What alternatives do I have for telephony if my LEC says the Central Office has an issue?

Solution 1:

I'm not sure if you are asking for DR advice in your situation or a more permanent solution.

However, for DR, I would HIGHLY recommend Telecom Recovery

We use them and love their service.

Our local provider has failover (either automatic or we can force manual) to send our DID 100 blocks to multiple 888 numbers at Telecom Recovery that are tied into a software PBX that allows for automatated attendant, fax, conference calling, hunt groups, etc. You setup people's cell phones, home phones, remote office lines, etc. and then tell the software PBX where to route the calls.

So when local PRIs are down, we run off this DR system and customers/etc. can still reach us. Outbound calling is still limited to cell phones (or internal desk to desk on the existing PBX), but that's cool with us.

(NOTE: not trying to push product, they have just done a great job for us and this might help others)

Solution 2:

How about cellphones and a bucketload of SIM cards?

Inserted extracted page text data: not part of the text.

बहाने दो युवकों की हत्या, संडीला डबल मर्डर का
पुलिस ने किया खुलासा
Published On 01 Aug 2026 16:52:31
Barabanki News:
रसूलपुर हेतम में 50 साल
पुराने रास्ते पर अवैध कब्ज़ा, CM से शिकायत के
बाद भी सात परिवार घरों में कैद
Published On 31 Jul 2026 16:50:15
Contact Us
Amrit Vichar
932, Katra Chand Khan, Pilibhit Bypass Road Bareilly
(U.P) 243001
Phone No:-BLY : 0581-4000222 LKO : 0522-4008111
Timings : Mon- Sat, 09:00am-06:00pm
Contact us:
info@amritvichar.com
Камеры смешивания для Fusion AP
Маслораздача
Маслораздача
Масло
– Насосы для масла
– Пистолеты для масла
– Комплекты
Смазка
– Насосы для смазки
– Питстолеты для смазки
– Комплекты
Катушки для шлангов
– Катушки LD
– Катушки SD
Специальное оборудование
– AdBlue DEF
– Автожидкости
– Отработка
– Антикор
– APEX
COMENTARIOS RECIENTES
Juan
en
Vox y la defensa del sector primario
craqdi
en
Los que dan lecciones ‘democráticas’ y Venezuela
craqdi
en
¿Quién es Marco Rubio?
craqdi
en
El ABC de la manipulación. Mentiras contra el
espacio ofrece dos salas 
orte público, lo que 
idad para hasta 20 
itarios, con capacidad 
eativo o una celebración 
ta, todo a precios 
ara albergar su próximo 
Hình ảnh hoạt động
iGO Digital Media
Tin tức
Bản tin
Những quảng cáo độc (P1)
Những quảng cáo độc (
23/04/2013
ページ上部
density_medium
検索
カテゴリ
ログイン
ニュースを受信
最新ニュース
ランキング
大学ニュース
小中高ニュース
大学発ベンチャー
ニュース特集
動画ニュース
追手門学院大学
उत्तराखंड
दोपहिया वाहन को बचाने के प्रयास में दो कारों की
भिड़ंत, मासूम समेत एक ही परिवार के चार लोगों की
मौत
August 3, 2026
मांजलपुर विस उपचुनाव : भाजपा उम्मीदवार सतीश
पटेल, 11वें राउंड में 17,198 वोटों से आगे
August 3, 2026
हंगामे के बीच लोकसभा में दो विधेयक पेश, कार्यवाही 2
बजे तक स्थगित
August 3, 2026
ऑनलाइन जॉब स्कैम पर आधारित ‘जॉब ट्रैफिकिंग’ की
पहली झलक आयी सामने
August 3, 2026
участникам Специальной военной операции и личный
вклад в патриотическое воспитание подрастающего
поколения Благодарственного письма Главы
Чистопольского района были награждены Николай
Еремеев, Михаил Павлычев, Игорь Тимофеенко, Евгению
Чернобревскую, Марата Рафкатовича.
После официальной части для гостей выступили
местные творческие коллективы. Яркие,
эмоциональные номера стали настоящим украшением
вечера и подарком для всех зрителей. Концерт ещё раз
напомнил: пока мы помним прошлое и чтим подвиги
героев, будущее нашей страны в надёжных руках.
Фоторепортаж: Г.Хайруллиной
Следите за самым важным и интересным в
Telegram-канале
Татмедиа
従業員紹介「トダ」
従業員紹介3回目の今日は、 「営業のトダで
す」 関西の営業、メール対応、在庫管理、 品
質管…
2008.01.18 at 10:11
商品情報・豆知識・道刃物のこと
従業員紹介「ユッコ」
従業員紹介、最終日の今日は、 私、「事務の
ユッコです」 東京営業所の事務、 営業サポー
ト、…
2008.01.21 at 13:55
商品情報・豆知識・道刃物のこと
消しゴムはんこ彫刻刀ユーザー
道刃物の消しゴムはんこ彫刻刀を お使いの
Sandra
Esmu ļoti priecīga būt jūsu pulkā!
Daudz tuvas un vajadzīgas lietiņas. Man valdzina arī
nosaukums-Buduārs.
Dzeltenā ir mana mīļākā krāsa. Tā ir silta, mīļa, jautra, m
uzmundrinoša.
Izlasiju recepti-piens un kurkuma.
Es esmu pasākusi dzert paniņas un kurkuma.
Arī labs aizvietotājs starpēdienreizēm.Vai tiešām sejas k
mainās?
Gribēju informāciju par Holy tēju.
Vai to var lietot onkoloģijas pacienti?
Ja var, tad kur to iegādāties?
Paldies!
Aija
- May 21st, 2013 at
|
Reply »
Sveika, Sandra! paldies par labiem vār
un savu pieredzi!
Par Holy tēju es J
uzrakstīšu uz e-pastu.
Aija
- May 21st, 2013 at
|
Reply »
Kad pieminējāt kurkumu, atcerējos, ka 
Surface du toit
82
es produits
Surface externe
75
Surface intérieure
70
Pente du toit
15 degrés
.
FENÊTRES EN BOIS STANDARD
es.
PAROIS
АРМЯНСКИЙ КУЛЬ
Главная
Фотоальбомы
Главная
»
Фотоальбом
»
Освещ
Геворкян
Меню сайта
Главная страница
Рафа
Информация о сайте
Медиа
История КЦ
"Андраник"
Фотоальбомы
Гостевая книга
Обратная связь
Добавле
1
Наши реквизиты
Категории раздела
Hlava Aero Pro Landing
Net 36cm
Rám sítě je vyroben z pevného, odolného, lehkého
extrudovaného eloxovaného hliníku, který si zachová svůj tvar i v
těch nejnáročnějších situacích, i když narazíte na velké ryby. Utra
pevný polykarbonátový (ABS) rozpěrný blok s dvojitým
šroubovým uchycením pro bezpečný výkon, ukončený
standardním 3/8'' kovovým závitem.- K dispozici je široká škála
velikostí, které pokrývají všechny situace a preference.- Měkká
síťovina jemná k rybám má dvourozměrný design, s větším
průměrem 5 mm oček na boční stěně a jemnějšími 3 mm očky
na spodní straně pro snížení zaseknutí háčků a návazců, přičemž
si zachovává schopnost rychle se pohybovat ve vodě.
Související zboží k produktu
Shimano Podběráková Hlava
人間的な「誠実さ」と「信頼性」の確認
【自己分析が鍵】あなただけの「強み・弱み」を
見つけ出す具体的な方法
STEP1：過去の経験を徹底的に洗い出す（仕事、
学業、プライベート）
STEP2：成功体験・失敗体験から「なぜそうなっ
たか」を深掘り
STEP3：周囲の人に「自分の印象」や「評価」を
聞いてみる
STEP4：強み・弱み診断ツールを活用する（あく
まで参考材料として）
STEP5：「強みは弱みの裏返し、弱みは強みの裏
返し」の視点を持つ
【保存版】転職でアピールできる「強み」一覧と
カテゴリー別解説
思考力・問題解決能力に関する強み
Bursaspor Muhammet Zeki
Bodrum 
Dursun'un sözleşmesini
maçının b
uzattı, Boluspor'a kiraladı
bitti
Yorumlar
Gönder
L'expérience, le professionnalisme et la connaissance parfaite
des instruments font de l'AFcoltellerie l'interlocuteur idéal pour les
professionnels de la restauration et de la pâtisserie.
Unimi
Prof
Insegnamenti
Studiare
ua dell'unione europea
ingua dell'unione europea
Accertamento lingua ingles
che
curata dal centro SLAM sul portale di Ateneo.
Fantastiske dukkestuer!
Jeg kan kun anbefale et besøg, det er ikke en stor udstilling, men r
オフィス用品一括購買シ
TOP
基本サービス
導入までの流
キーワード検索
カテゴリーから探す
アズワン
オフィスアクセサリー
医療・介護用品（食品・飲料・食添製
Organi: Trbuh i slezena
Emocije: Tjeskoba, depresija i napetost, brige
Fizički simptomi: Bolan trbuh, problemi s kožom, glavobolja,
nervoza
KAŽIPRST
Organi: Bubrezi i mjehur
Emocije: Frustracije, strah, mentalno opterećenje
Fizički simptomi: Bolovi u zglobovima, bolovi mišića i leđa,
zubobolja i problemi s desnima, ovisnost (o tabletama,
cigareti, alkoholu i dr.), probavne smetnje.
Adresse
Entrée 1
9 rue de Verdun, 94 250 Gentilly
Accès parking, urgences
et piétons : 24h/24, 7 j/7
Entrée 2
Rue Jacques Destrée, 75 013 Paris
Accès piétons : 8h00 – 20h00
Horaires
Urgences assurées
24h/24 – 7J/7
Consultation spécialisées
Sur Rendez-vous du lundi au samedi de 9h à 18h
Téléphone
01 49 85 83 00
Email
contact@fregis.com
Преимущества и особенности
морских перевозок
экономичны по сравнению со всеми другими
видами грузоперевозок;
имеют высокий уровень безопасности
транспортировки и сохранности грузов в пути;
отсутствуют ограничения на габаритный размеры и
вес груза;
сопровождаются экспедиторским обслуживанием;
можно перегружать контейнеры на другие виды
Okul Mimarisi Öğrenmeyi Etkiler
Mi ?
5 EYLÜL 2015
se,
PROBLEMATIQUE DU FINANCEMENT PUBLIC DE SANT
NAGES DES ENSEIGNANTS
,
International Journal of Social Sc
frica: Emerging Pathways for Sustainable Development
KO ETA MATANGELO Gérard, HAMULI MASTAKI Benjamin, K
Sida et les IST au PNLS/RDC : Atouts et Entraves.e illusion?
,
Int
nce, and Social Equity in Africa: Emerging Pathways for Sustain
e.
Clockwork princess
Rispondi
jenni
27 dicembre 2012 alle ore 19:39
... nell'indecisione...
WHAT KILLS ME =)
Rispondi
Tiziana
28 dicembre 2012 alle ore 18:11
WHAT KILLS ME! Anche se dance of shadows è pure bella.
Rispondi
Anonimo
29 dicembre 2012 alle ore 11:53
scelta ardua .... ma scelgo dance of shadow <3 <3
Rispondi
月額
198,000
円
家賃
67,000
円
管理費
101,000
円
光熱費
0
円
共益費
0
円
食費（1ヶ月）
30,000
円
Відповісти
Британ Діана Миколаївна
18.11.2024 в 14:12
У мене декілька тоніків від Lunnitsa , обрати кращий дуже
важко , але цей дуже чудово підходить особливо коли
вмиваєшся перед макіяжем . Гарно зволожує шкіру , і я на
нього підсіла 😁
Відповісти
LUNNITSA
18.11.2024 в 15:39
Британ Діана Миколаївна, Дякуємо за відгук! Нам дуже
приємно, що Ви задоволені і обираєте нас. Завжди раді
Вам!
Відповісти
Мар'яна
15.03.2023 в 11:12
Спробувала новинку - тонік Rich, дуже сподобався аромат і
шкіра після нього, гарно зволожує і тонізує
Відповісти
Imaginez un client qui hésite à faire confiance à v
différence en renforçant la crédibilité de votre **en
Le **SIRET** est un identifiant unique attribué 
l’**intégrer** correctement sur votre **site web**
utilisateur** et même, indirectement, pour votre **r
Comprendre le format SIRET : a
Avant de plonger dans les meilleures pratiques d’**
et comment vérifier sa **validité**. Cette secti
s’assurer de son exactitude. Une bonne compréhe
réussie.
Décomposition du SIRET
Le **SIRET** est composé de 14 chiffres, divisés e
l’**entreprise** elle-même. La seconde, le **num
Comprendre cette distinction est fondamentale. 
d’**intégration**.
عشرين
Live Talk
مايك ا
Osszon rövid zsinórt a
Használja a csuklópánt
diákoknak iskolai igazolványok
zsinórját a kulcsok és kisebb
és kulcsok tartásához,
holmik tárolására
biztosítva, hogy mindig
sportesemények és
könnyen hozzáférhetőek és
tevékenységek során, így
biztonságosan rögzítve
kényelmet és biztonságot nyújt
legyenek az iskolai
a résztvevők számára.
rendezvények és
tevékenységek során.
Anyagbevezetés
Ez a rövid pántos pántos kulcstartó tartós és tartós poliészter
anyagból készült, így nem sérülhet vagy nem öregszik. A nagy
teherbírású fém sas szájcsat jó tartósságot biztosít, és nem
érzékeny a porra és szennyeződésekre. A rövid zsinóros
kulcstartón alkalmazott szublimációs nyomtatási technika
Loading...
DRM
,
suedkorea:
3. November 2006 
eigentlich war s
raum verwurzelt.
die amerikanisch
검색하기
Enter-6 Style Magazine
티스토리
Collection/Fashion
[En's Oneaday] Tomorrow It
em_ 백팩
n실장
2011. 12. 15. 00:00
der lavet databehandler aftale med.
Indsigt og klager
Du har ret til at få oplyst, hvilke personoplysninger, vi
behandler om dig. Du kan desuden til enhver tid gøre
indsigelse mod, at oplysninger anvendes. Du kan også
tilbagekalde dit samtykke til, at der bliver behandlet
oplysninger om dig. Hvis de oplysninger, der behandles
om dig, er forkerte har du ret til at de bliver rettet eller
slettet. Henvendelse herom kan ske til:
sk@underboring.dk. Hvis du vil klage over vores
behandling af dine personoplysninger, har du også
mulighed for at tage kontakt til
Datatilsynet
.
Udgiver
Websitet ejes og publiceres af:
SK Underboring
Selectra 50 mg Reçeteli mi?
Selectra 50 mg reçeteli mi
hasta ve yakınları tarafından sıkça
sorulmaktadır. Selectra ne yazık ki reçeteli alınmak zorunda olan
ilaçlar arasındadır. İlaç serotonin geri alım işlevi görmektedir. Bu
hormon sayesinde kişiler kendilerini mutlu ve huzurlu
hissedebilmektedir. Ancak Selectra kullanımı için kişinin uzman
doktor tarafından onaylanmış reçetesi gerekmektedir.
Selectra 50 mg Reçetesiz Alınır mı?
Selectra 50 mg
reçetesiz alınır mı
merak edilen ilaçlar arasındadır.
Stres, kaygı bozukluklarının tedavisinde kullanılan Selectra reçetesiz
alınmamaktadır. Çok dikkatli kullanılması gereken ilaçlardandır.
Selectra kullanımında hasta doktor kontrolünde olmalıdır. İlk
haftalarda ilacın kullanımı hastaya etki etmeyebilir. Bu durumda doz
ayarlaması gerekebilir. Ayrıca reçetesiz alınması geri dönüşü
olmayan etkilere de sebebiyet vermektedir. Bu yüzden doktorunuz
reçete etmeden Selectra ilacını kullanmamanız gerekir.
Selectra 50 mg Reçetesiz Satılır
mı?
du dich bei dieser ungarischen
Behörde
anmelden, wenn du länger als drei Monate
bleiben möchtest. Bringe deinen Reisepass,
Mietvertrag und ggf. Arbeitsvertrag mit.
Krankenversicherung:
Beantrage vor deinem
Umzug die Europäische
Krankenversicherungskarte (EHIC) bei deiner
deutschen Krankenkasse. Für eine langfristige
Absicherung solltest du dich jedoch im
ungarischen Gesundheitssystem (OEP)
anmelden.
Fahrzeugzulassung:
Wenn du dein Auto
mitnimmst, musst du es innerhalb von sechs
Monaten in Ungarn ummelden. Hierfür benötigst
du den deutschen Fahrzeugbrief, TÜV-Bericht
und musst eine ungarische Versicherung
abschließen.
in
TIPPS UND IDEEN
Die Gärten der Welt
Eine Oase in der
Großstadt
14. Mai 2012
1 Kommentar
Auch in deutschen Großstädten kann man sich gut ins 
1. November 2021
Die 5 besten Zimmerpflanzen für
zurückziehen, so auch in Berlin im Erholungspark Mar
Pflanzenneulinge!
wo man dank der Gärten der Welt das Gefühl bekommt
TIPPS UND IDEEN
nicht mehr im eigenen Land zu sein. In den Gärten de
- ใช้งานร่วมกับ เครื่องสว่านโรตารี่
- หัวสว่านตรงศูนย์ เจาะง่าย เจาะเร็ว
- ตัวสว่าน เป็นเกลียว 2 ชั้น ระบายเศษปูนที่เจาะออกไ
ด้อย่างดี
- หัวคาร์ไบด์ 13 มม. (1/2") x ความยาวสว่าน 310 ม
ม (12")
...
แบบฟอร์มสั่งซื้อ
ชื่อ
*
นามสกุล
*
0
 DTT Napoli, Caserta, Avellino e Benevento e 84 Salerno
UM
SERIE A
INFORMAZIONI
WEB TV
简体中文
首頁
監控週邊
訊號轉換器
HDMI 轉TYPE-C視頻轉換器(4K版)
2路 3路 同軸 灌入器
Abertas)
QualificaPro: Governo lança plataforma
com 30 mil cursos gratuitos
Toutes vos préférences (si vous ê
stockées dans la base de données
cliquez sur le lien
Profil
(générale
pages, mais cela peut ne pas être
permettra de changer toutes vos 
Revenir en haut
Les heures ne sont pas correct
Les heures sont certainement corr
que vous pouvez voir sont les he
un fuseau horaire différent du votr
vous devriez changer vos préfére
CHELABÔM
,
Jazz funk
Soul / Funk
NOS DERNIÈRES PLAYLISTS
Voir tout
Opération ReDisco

OR. Depending on how dirty you want to get.. Have you got a fibre connection (dark, ideally) to the datacenter?

Get a pair of Optical Add/Drop multiplexers. Put one in the DC, put one in the Office. In the datacentre, have Verizon supply you with ISDN over fibre. Plug it into the OADM. In the office, you'll need to configure the other half of the mux pair to break that ISDN wavelength out back to an ISDN converter.

I had a quick google about, and there's a whole bunch of different brands of ISDN to ethernet converter, and ISDN to IP converter (or TDM to IP). There's even some that'll convert ISDN to MPLS frames, and back again.. So even though you're not doing VoIP (Although, frankly, this is probably the route i'd be going down), there's still options, so long as you can get a circuit into the datacentre (and you can get data service from there).

It appears (from more googling) that the magic keyword is "TDM over IP", or "Circuit Emulation". There's even some Cisco routers that can do it.. Apparently the 3660 Multiservice platform, with some specialist Network Modules.

Found another TDMoIP platform

Solution 3:

Would you be looking for a workaround or a replacement for the faulty service?

Replacement: If you can get an additional data line put in, you reserve it for telephony and you can run VoIP across that. This can be a line out to a dedicated provider that deals with telephony themselves and you can get good quality from that. There are "hosted telephony" providers out there and VoIP doesn't have to mean "Skype on a bad day over a dial up" line quality.

Workaround: It's difficult to know what to suggest if you don't think the sort of VoIP providers that run across the standard Internet connection will cut it (though again, if you have the bandwidth and can configure decent QoS to a decent provider you might be surprised). Other than that, it's Longneck's suggestion.